I need to store ~1 billion chunks of ~4kb worth of data (i.e. about 4TB when fully deployed, will add data incrementally). Need real-time access. The data will be accessed fairly randomly, but sometimes sequentially: the chunks string together in series, with ~1 million series or so, sometimes I need to read things one series at a time, but usually just the last chunk in each series. Some chunks are much smaller than 4kb - they may be as small as 4 bytes (maybe 25% of them or so are significantly smaller than 4kb).
1. Is it a good idea to use membase for this type of scenario?
2. Does membase store the values efficiently more or less regardless of size? (i.e. is there a block-ness (= min size) to what gets stored? Overhead per item I assume is small?)
My plan was to use membase on EC2, small instances (1.7GB ram, 1.3GB usable by membase, 1TB EBS disk each), and add nodes as needed as I add data.
3. Has anyone deployed something similar? Any oops/gotchas with the setup outlined above? My assumption was that this will be severely disk (seek) limited, so going for higher CPU or bandwidth EC2 instances would be wasted?
Thanks!
I need to store ~1 billion chunks of ~4kb worth of data (i.e. about 4TB when fully deployed, will add data incrementally). Need real-time access. The data will be accessed fairly randomly, but sometimes sequentially: the chunks string together in series, with ~1 million series or so, sometimes I need to read things one series at a time, but usually just the last chunk in each series.

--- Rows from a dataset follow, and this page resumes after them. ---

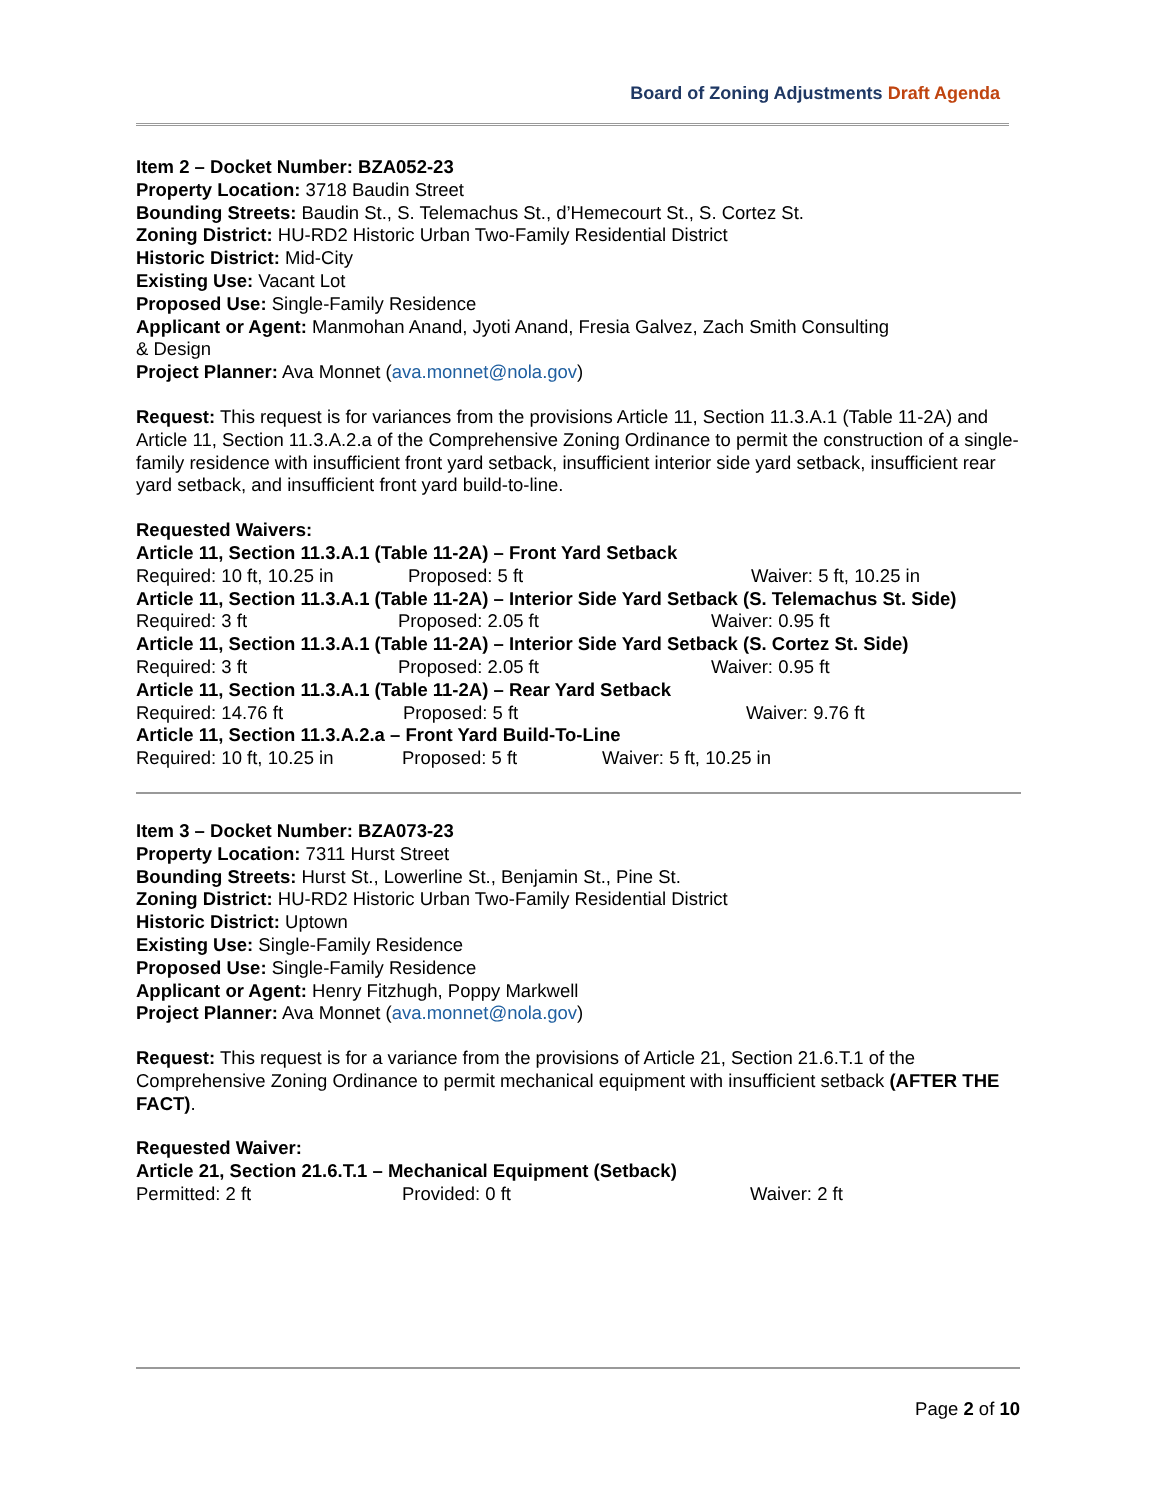Board of Zoning Adjustments Draft Agenda
Item 2 – Docket Number: BZA052-23
Property Location: 3718 Baudin Street
Bounding Streets: Baudin St., S. Telemachus St., d’Hemecourt St., S. Cortez St.
Zoning District: HU-RD2 Historic Urban Two-Family Residential District
Historic District: Mid-City
Existing Use: Vacant Lot
Proposed Use: Single-Family Residence
Applicant or Agent: Manmohan Anand, Jyoti Anand, Fresia Galvez, Zach Smith Consulting
& Design
Project Planner: Ava Monnet (ava.monnet@nola.gov)
Request: This request is for variances from the provisions Article 11, Section 11.3.A.1 (Table 11-2A) and Article 11, Section 11.3.A.2.a of the Comprehensive Zoning Ordinance to permit the construction of a single-family residence with insufficient front yard setback, insufficient interior side yard setback, insufficient rear yard setback, and insufficient front yard build-to-line.
Requested Waivers:
Article 11, Section 11.3.A.1 (Table 11-2A) – Front Yard Setback
Required: 10 ft, 10.25 in Proposed: 5 ft Waiver: 5 ft, 10.25 in
Article 11, Section 11.3.A.1 (Table 11-2A) – Interior Side Yard Setback (S. Telemachus St. Side)
Required: 3 ft Proposed: 2.05 ft Waiver: 0.95 ft
Article 11, Section 11.3.A.1 (Table 11-2A) – Interior Side Yard Setback (S. Cortez St. Side)
Required: 3 ft Proposed: 2.05 ft Waiver: 0.95 ft
Article 11, Section 11.3.A.1 (Table 11-2A) – Rear Yard Setback
Required: 14.76 ft Proposed: 5 ft Waiver: 9.76 ft
Article 11, Section 11.3.A.2.a – Front Yard Build-To-Line
Required: 10 ft, 10.25 in Proposed: 5 ft Waiver: 5 ft, 10.25 in
Item 3 – Docket Number: BZA073-23
Property Location: 7311 Hurst Street
Bounding Streets: Hurst St., Lowerline St., Benjamin St., Pine St.
Zoning District: HU-RD2 Historic Urban Two-Family Residential District
Historic District: Uptown
Existing Use: Single-Family Residence
Proposed Use: Single-Family Residence
Applicant or Agent: Henry Fitzhugh, Poppy Markwell
Project Planner: Ava Monnet (ava.monnet@nola.gov)
Request: This request is for a variance from the provisions of Article 21, Section 21.6.T.1 of the Comprehensive Zoning Ordinance to permit mechanical equipment with insufficient setback (AFTER THE FACT).
Requested Waiver:
Article 21, Section 21.6.T.1 – Mechanical Equipment (Setback)
Permitted: 2 ft Provided: 0 ft Waiver: 2 ft
Page 2 of 10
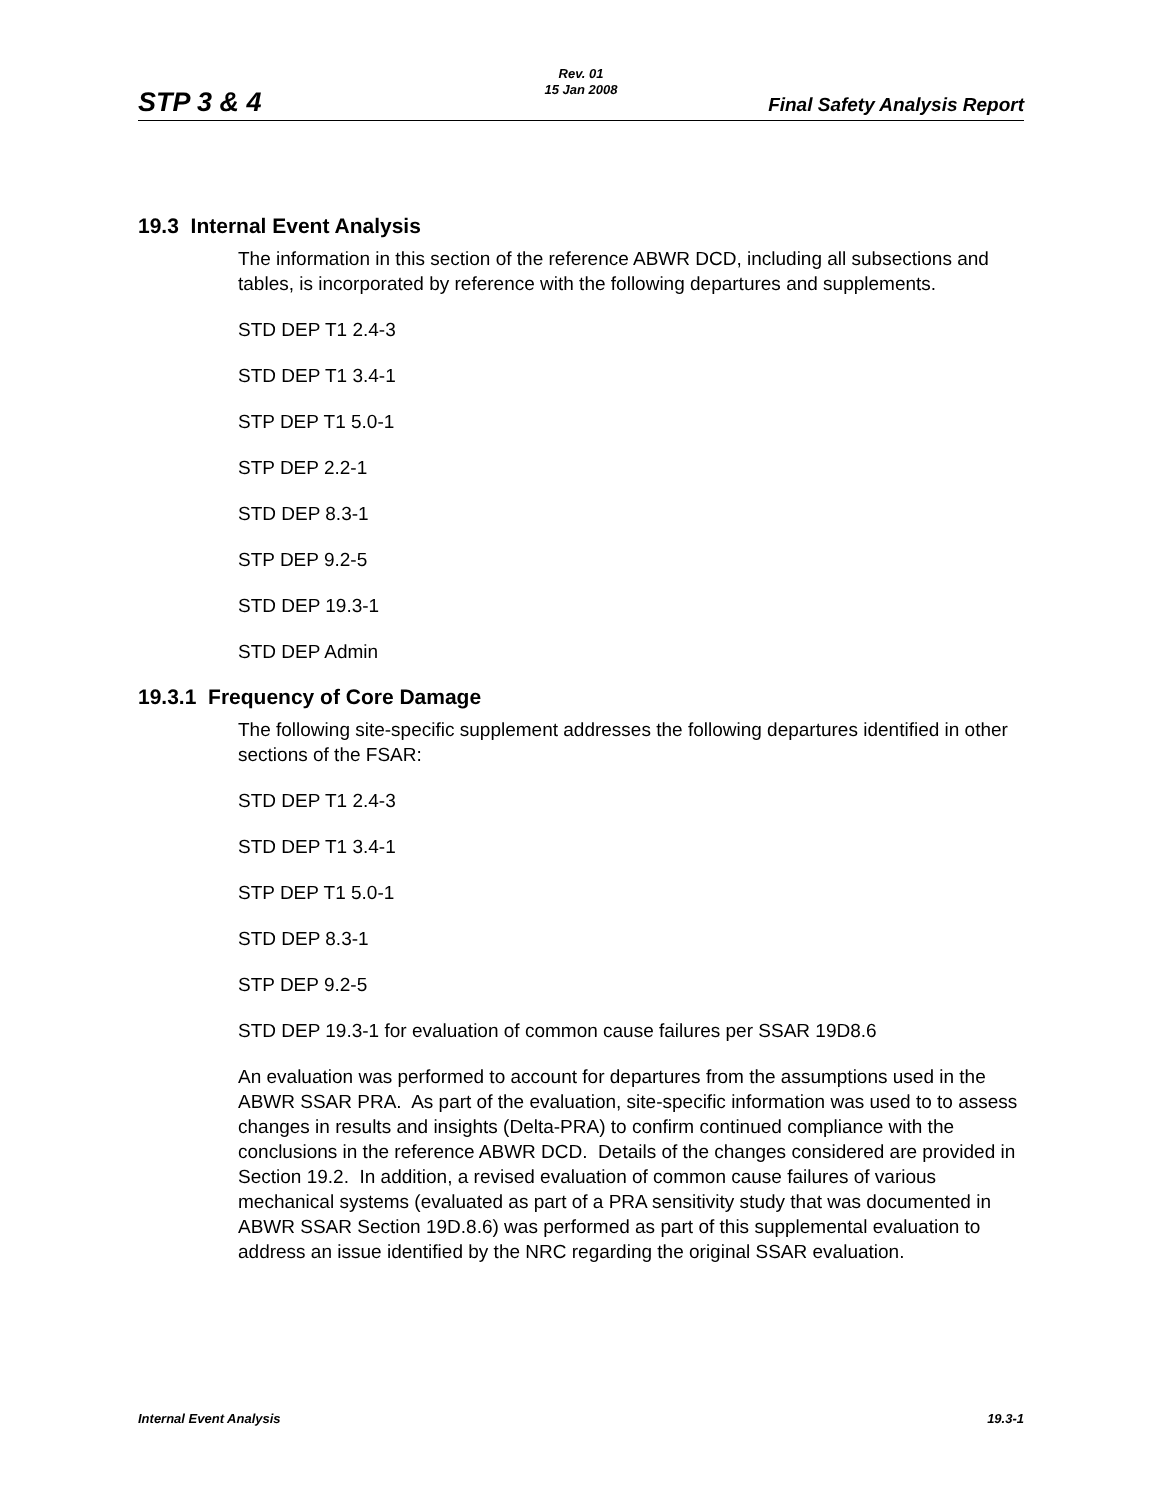STP 3 & 4
Rev. 01
15 Jan 2008
Final Safety Analysis Report
19.3 Internal Event Analysis
The information in this section of the reference ABWR DCD, including all subsections and tables, is incorporated by reference with the following departures and supplements.
STD DEP T1 2.4-3
STD DEP T1 3.4-1
STP DEP T1 5.0-1
STP DEP 2.2-1
STD DEP 8.3-1
STP DEP 9.2-5
STD DEP 19.3-1
STD DEP Admin
19.3.1 Frequency of Core Damage
The following site-specific supplement addresses the following departures identified in other sections of the FSAR:
STD DEP T1 2.4-3
STD DEP T1 3.4-1
STP DEP T1 5.0-1
STD DEP 8.3-1
STP DEP 9.2-5
STD DEP 19.3-1 for evaluation of common cause failures per SSAR 19D8.6
An evaluation was performed to account for departures from the assumptions used in the ABWR SSAR PRA. As part of the evaluation, site-specific information was used to to assess changes in results and insights (Delta-PRA) to confirm continued compliance with the conclusions in the reference ABWR DCD. Details of the changes considered are provided in Section 19.2. In addition, a revised evaluation of common cause failures of various mechanical systems (evaluated as part of a PRA sensitivity study that was documented in ABWR SSAR Section 19D.8.6) was performed as part of this supplemental evaluation to address an issue identified by the NRC regarding the original SSAR evaluation.
Internal Event Analysis 19.3-1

Some chunks are much smaller than 4kb - they may be as small as 4 bytes (maybe 25% of them or so are significantly smaller than 4kb).

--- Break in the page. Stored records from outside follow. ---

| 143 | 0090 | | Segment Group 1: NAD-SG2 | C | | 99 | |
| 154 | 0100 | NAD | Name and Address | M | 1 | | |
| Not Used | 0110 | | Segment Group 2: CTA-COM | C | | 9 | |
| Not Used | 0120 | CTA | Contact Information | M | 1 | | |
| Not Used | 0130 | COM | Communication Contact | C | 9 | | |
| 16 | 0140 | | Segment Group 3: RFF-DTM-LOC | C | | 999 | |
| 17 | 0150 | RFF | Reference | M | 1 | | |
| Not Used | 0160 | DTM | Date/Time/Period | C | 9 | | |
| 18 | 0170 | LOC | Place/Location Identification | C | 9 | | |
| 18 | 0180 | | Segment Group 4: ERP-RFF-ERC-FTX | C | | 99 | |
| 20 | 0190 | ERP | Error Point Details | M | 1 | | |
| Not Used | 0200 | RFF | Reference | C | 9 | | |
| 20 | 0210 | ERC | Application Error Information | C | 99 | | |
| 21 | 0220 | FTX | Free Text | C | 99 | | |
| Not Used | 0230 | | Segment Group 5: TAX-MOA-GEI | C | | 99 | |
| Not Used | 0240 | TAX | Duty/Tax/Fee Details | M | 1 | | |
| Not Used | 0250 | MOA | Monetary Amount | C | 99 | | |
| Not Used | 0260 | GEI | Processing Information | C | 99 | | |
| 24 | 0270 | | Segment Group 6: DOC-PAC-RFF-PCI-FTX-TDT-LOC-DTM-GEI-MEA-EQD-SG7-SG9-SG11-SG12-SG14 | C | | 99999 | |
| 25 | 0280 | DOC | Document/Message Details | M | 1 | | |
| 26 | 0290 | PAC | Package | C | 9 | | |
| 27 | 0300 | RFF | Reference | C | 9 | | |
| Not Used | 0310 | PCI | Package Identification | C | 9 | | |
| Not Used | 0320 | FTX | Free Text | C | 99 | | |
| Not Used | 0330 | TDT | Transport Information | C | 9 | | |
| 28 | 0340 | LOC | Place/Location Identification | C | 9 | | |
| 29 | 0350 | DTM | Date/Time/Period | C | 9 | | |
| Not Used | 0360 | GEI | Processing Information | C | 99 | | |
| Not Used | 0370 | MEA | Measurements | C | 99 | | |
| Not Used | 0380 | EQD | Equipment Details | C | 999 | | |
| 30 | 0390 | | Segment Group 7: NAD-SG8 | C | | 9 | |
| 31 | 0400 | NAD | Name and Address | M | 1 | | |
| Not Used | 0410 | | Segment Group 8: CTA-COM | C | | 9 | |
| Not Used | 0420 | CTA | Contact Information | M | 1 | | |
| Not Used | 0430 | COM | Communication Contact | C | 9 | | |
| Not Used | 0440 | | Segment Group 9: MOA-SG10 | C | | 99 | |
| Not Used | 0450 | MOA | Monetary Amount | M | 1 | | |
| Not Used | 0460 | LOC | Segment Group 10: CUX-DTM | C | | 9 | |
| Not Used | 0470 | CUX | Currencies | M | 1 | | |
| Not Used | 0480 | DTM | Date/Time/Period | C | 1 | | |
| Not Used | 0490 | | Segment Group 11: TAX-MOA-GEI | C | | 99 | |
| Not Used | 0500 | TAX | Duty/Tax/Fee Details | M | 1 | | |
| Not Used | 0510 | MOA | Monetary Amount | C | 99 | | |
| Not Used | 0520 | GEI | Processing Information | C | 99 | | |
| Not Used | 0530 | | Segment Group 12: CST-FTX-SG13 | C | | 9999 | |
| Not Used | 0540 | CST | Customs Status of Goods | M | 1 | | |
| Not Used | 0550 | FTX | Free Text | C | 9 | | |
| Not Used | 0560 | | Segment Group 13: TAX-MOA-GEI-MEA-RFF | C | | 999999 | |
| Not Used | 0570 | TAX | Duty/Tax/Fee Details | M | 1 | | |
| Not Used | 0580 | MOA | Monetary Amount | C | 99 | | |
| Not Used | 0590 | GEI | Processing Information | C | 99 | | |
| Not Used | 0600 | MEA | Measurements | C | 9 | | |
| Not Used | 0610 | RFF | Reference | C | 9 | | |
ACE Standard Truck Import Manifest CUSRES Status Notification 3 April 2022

1. Is it a good idea to use membase for this type of scenario?
2. Does membase store the values efficiently more or less regardless of size? (i.e. is there a block-ness (= min size) to what gets stored? Overhead per item I assume is small?)
Membase is designed for random access to billions of small data items and the software we use and datafile format are optimized for small random access All your data would be distributed throughout the cluster. Membase does not support sequential access out of the box, you will have to use application level logic for that. If the data is really small, you may club it together as one value.
There is a per key overhead of ~150 bytes.
My plan was to use membase on EC2, small instances (1.7GB ram, 1.3GB usable by membase, 1TB EBS disk each), and add nodes as needed as I add data.
The number of nodes you will need will depend on how much data you need in-memory as against on-disk. Most deployments try to keep about 80% of data in memory (we call it working set). How much data do you have currently? What is the expected growth? I can tell you how many nodes will you need to begin with, if you told me more about your deployment and data characteristics.
3. Has anyone deployed something similar? Any oops/gotchas with the setup outlined above? My assumption was that this will be severely disk (seek) limited, so going for higher CPU or bandwidth EC2 instances would be wasted?
You can look at our list of customers here http://www.membase.com/customers . Some customers have fairly large clusters. Whether the cluster would be disk limited or CPU/bandwidth will depend upon how much data will be in memory.
Thanks!
Thank you for trying Membase out! Let me know if you have more questions.